++++ THE DATA ++++

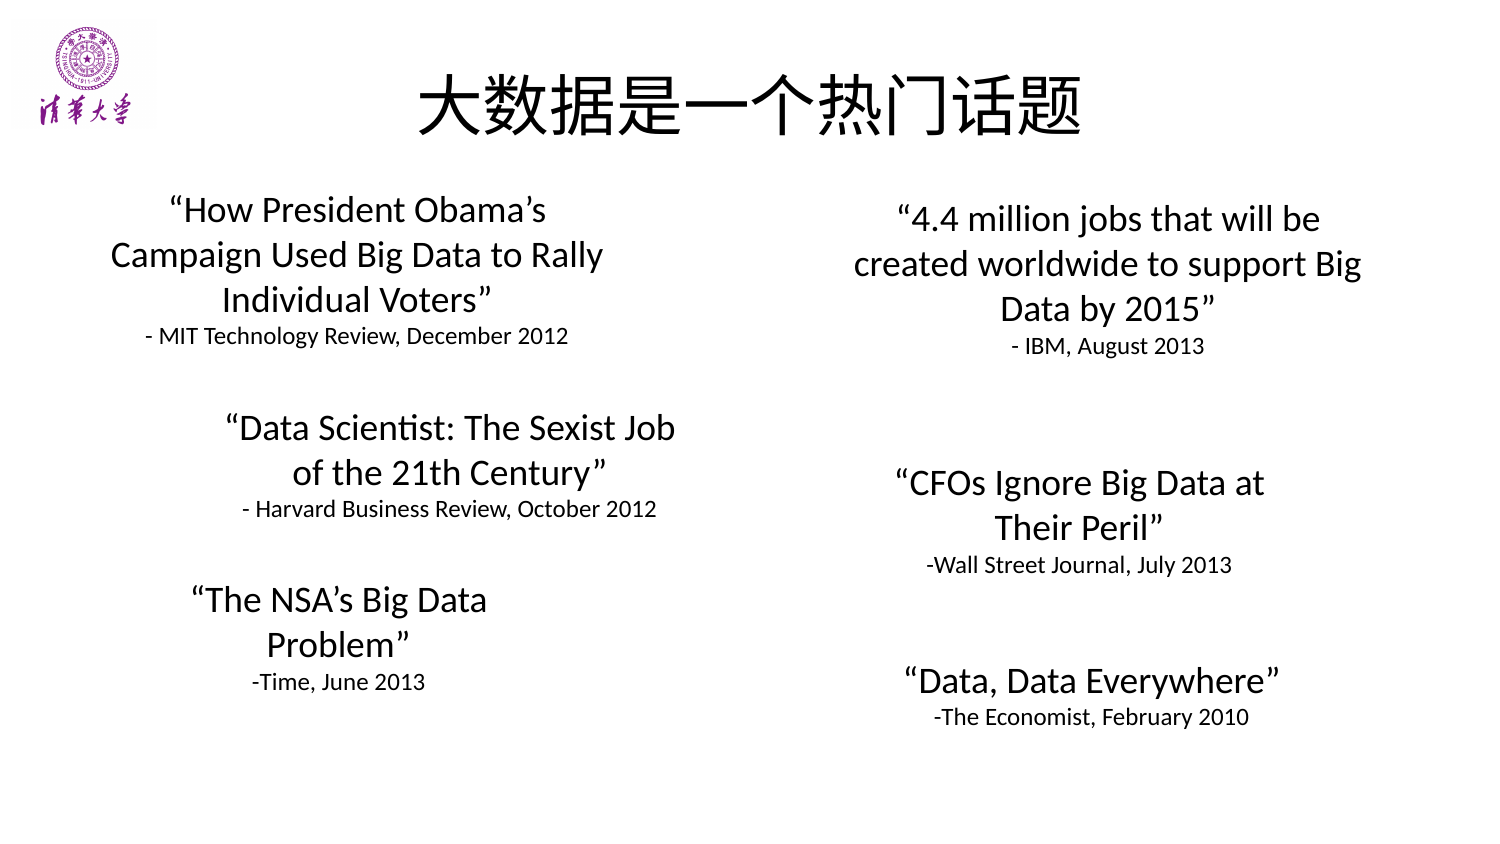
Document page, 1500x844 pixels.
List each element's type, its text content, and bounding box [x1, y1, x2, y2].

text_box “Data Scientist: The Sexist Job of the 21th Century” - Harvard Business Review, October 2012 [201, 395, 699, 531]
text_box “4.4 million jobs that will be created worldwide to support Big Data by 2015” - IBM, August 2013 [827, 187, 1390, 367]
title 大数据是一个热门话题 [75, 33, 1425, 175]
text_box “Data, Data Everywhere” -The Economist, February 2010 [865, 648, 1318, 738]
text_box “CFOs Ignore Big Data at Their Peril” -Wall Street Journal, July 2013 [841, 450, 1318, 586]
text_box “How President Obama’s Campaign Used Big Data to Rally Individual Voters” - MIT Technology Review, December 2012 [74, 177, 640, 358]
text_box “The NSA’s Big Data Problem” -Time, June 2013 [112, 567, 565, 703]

++++

TO-DO ITEM >> Repeat the data word for word; drop the pictures.

FINAL ANSWER >>
Document page, 1500x844 pixels.
List each element's type, its text content, and bounding box [x1, y1, x2, y2].

text_box “Data Scientist: The Sexist Job of the 21th Century” - Harvard Business Review, October 2012 [201, 395, 699, 531]
text_box “4.4 million jobs that will be created worldwide to support Big Data by 2015” - IBM, August 2013 [827, 187, 1390, 367]
title 大数据是一个热门话题 [75, 33, 1425, 175]
text_box “Data, Data Everywhere” -The Economist, February 2010 [865, 648, 1318, 738]
text_box “CFOs Ignore Big Data at Their Peril” -Wall Street Journal, July 2013 [841, 450, 1318, 586]
text_box “How President Obama’s Campaign Used Big Data to Rally Individual Voters” - MIT Technology Review, December 2012 [74, 177, 640, 358]
text_box “The NSA’s Big Data Problem” -Time, June 2013 [112, 567, 565, 703]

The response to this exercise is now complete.